Entries taken from a collection:
-- Opening Marker --

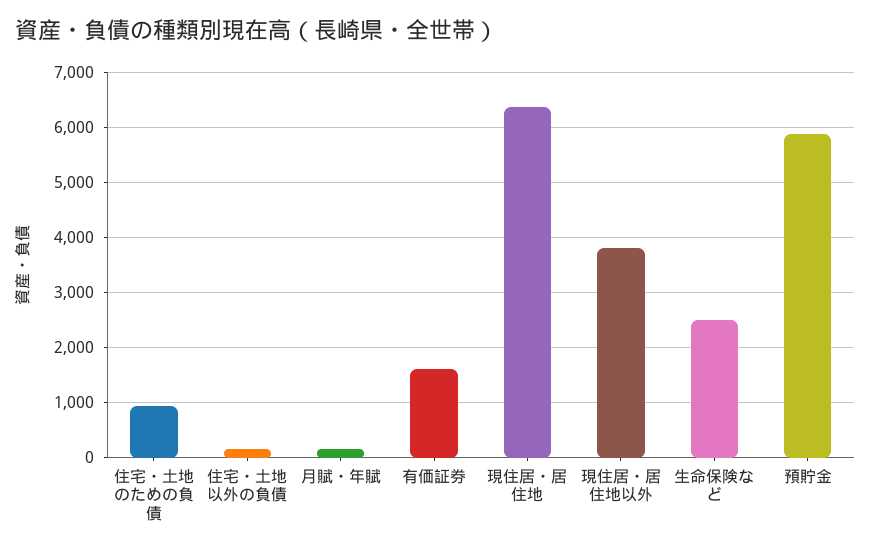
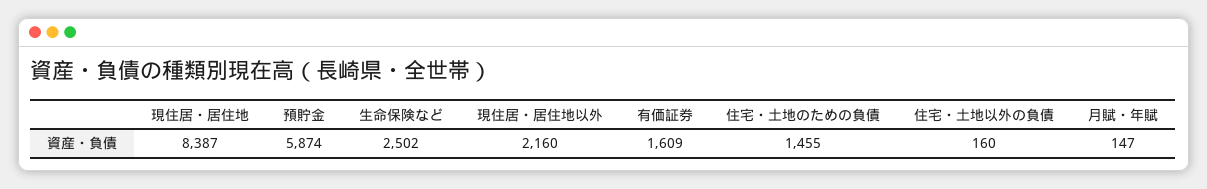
住宅・土地のための負債: 1000 -> 1455
現住居・居住地: 6400 -> 8387
現住居・居住地以外: 3800 -> 2160

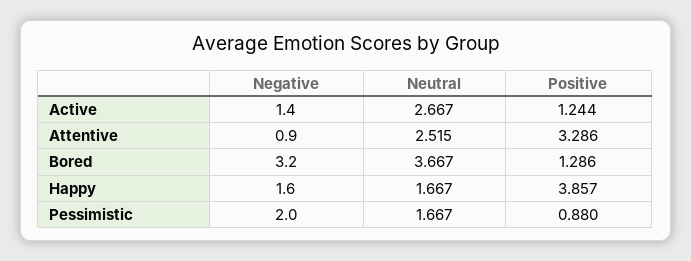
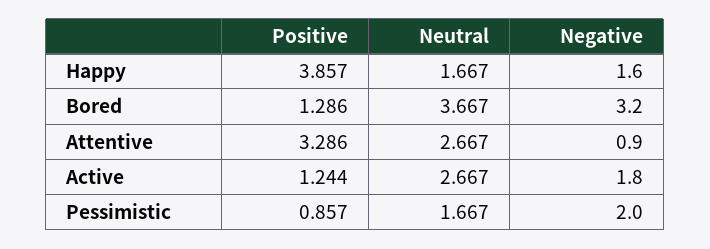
Negative, Active: 1.4 -> 1.8
Neutral, Attentive: 2.515 -> 2.667
Positive, Pessimistic: 0.88 -> 0.857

-- Closing Marker --

**Task goal:** Repeat each entry exactly. Pictures do not belong in the copy.

**Exercise solution:**
住宅・土地のための負債: 1000 -> 1455
現住居・居住地: 6400 -> 8387
現住居・居住地以外: 3800 -> 2160

Negative, Active: 1.4 -> 1.8
Neutral, Attentive: 2.515 -> 2.667
Positive, Pessimistic: 0.88 -> 0.857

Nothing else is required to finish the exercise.